Nothing but a number is needed here; count the lines of the listing that include "comma".

DATA SHOWN:
☆ ☆ ☆ ☆
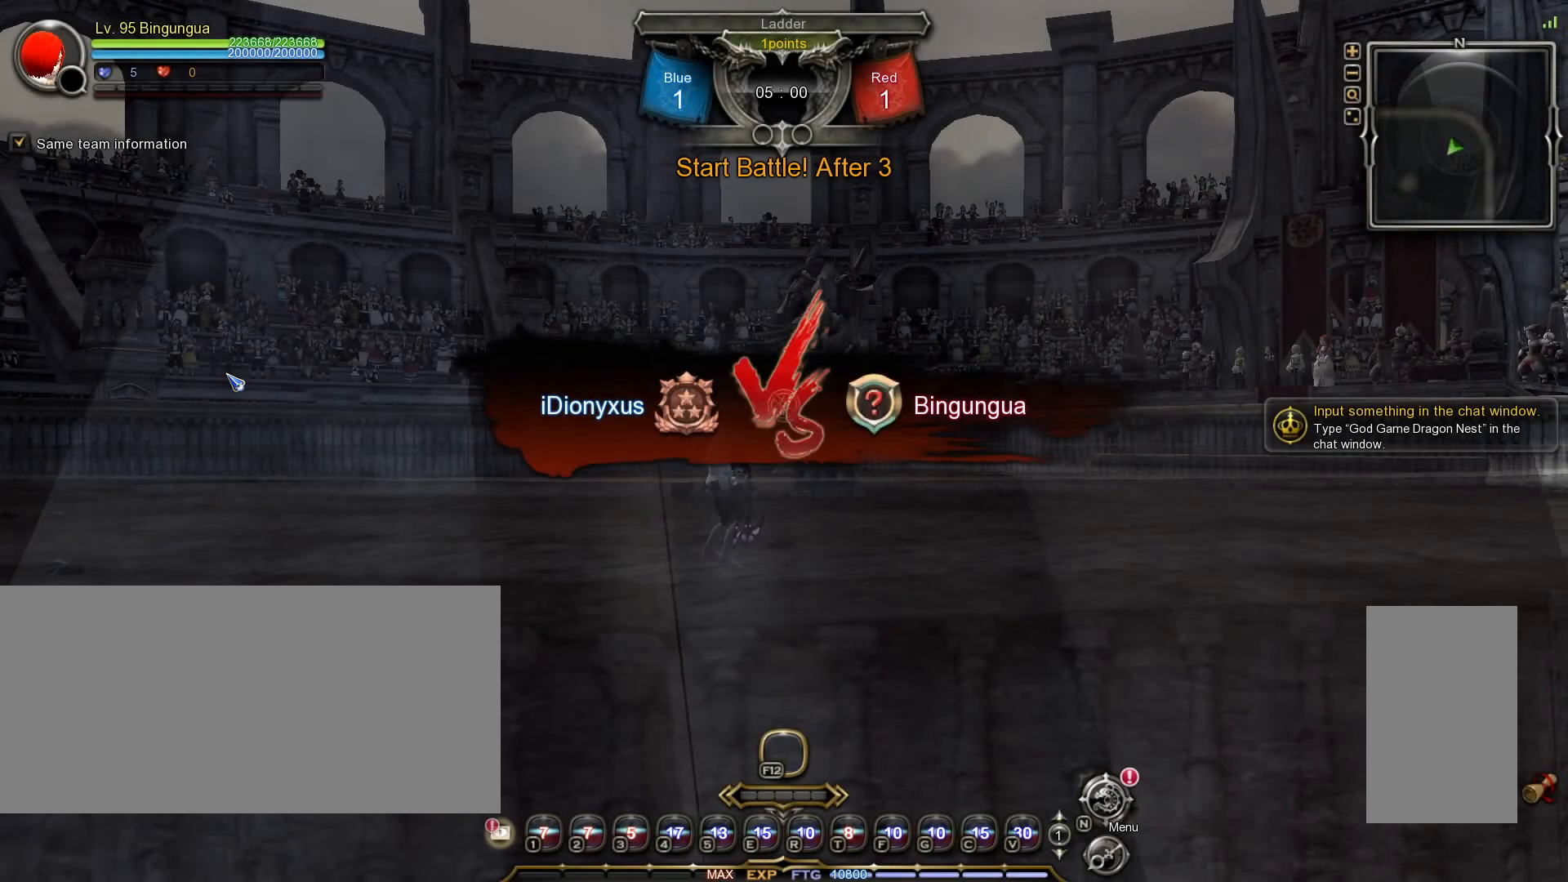
{"keys": [], "mouse": [], "events": []}
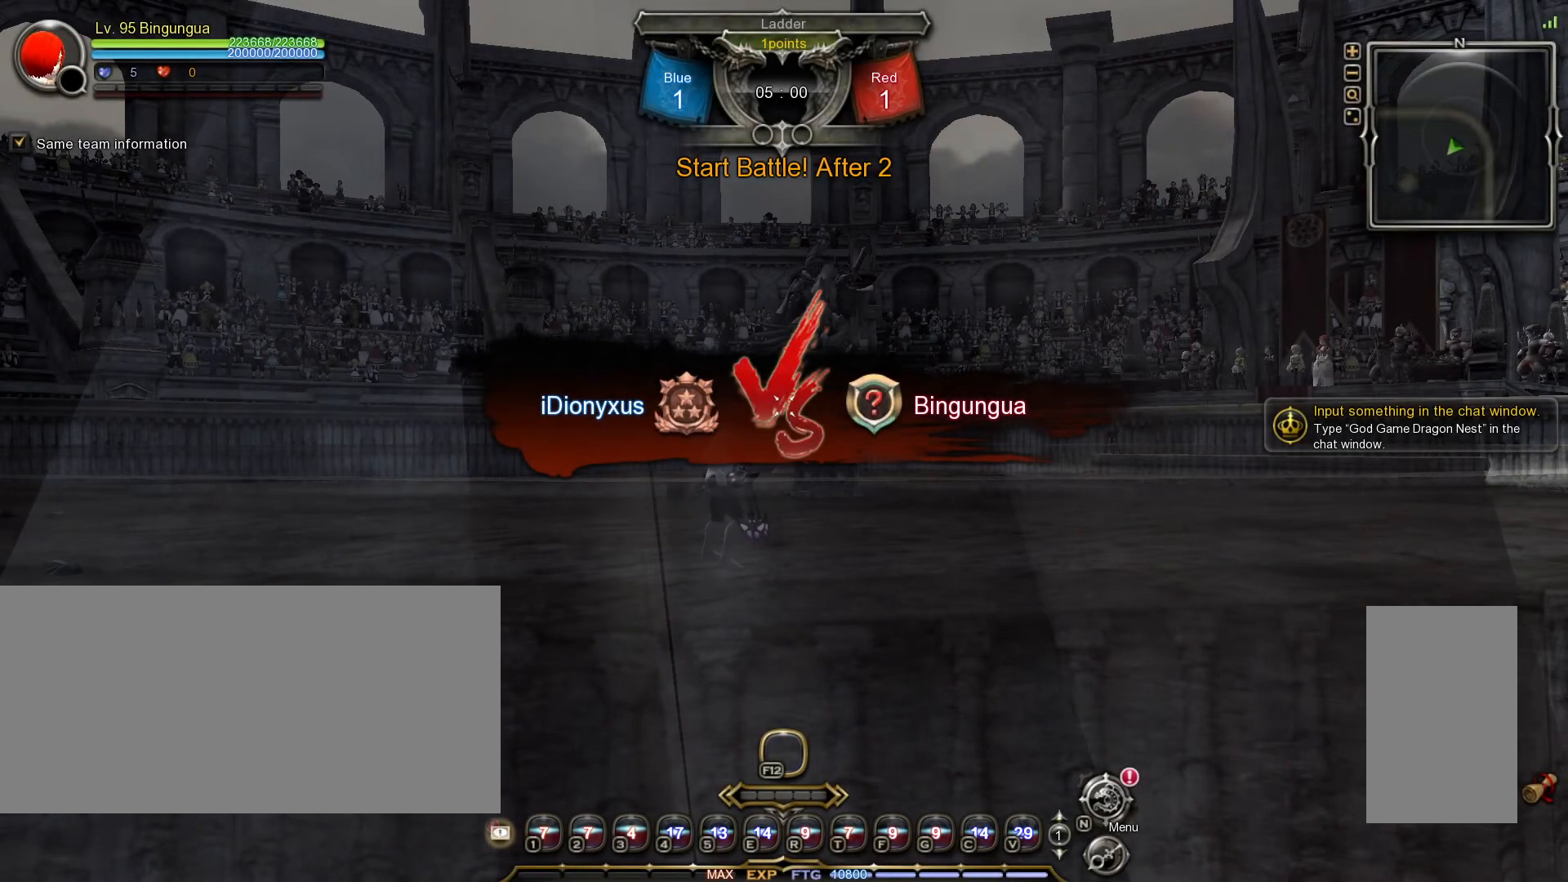
{"keys": ["comma"], "mouse": [], "events": [[300, "comma", "down"], [367, "comma", "up"], [450, "comma", "down"]]}
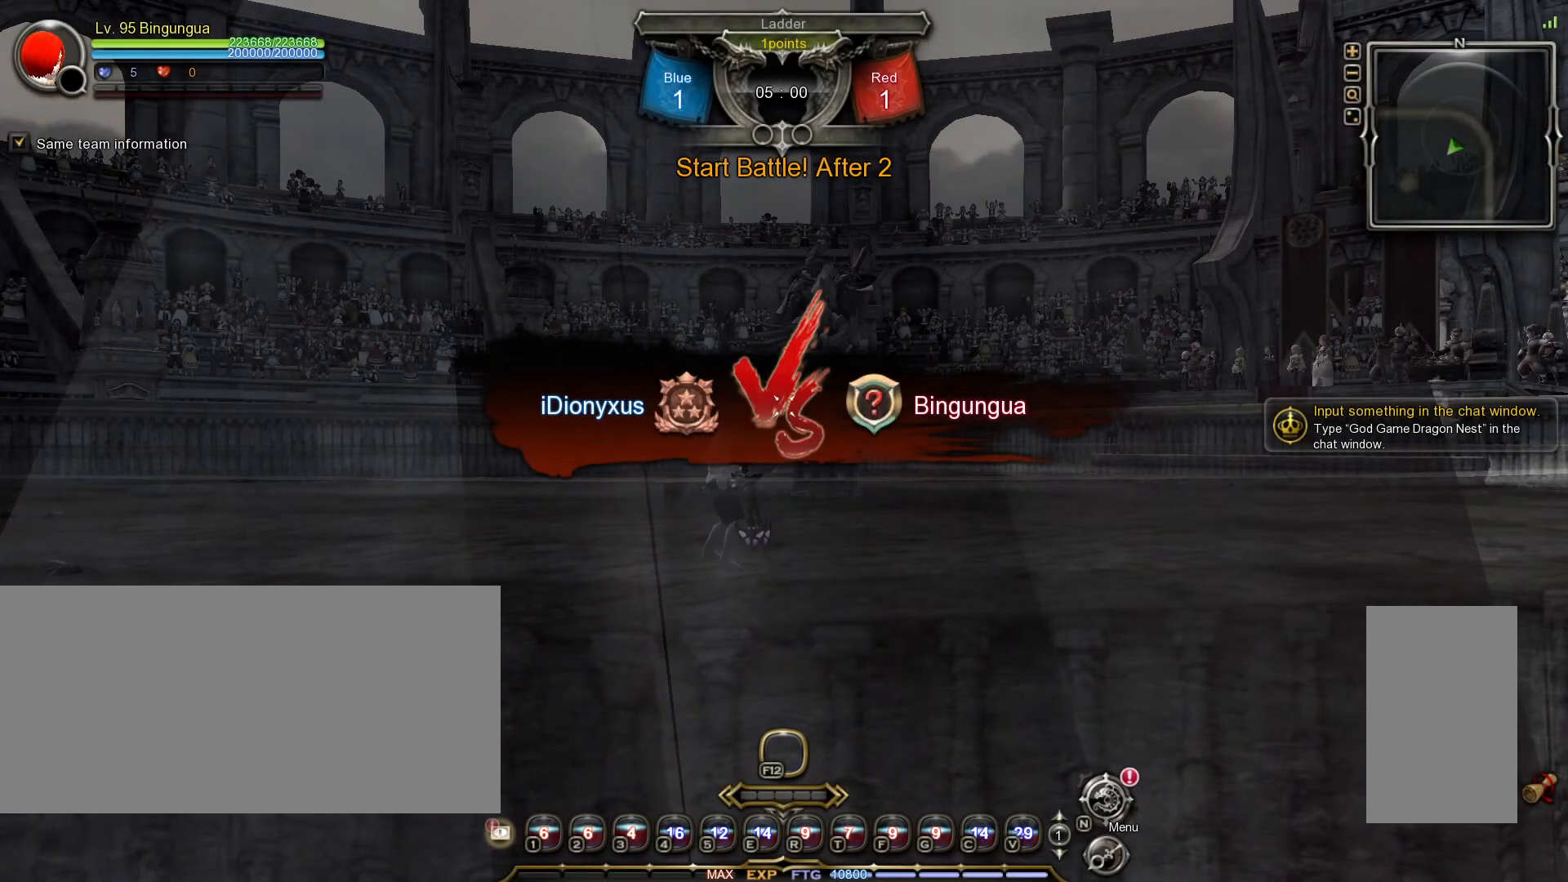
{"keys": [], "mouse": [], "events": [[17, "comma", "up"], [83, "comma", "down"], [150, "comma", "up"], [217, "comma", "down"], [267, "comma", "up"]]}
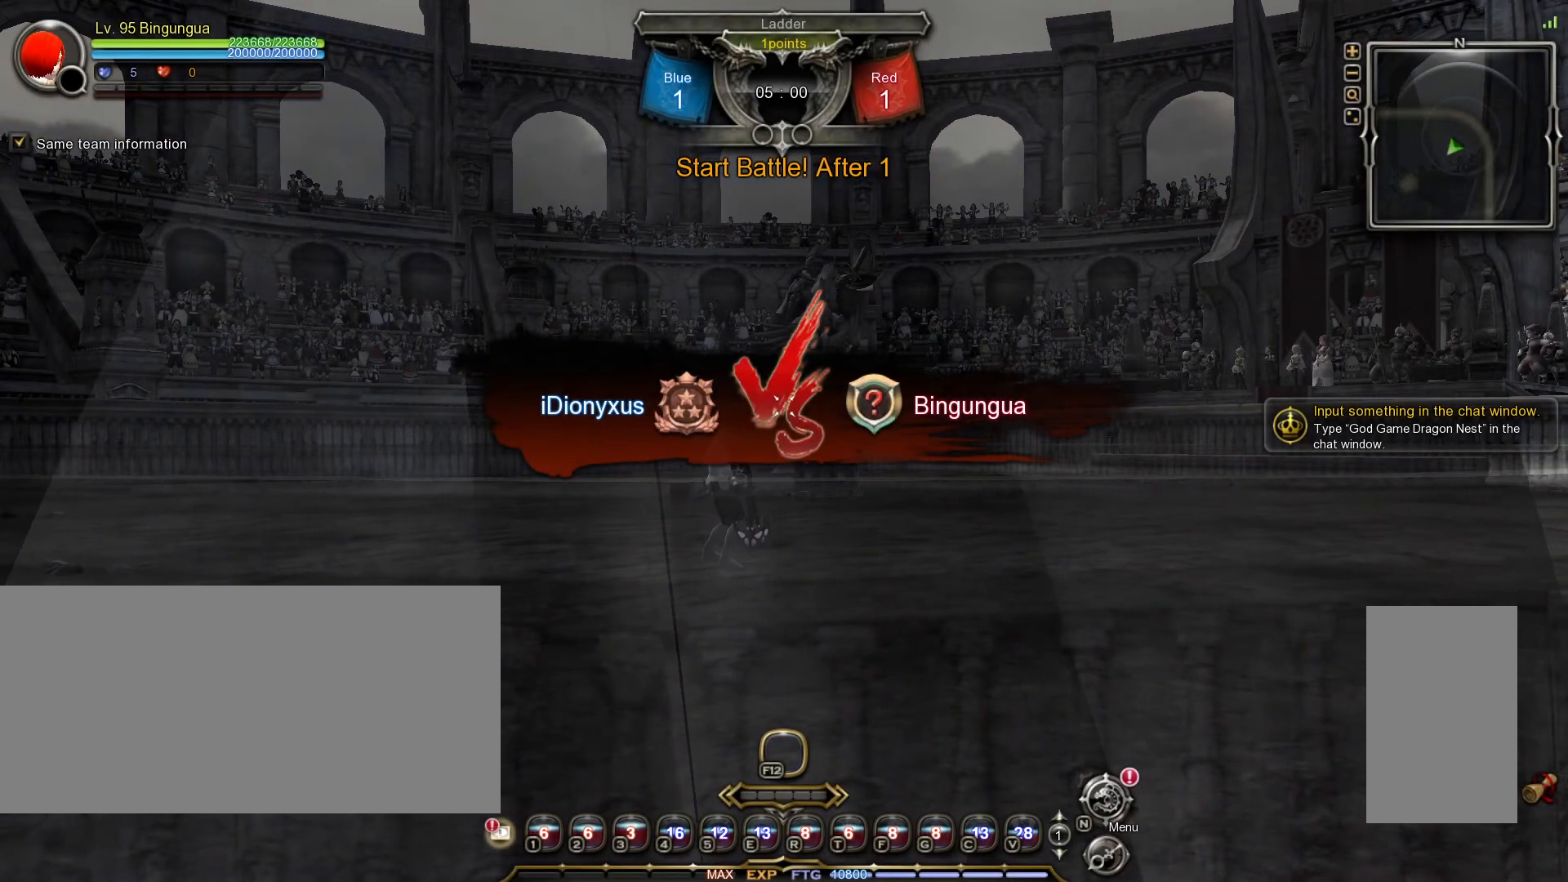
{"keys": [], "mouse": [], "events": [[283, "tilde", "down"], [367, "tilde", "up"]]}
☆ ☆ ☆ ☆
ANSWER BELOW: 2